Visualization of the Oncolytic Alphavirus M1 Life Cycle in Cancer Cells.

Oncolytic alphavirus M1 has been shown to selectively target and kill cancer cells, but cytopathic morphologies induced by M1 virus and the life cycle of the M1 strain in cancer cells remain unclear. Here, we study the key stages of M1 virus infection and replication in the M1 virus-sensitive HepG2 liver cancer cell line by transmission electron microscopy, specifically examining viral entry, assembly, maturation and release. We found that M1 virus induces vacuolization of cancer cells during infection and ultimately nuclear marginalization, a typical indicator of apoptosis. Specifically, our results suggest that the endoplasmic reticulum participates in the assembly of nucleocapsids. In the early and late stage of infection, three kinds of special cytopathic vacuoles are formed and appear to be involved in the replication, maturation and release of the virus. Taken together, our data displayed the process of M1 virus infection of tumor cells and provide the structural basis for the study of M1 virus-host interactions.
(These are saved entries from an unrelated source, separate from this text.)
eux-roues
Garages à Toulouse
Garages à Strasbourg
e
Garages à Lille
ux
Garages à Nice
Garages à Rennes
Intravenous injection of the oncolytic virus M1 awakens antitumor T cells and overcomes resistance to checkpoint blockade.
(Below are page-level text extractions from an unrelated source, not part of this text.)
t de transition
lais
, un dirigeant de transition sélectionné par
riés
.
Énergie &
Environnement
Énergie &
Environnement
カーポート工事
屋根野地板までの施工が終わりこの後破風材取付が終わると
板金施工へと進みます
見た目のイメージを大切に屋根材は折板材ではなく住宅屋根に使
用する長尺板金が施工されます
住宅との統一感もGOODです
Reversing the highly immunosuppressive tumor microenvironment (TME) is essential to achieve long-term efficacy with cancer immunotherapy. Despite the impressive clinical response to checkpoint blockade in multiple types of cancer, only a minority of patients benefit from this approach. Here, we report that the oncolytic virus M1 induces immunogenic tumor cell death and subsequently restores the ability of dendritic cells to prime antitumor T cells. Intravenous injection of M1 disrupts immune tolerance in the privileged TME, reprogramming immune-silent (cold) tumors into immune-inflamed (hot) tumors. M1 elicits potent CD8+ T cell-dependent therapeutic effects and establishes long-term antitumor immune memory in poorly immunogenic tumor models. Pretreatment with M1 sensitizes refractory tumors to subsequent checkpoint blockade by boosting T-cell recruitment and upregulating the expression of PD-L1. These findings reveal the antitumor immunological mechanism of the M1 virus and indicated that oncolytic viruses are ideal cotreatments for checkpoint blockade immunotherapy.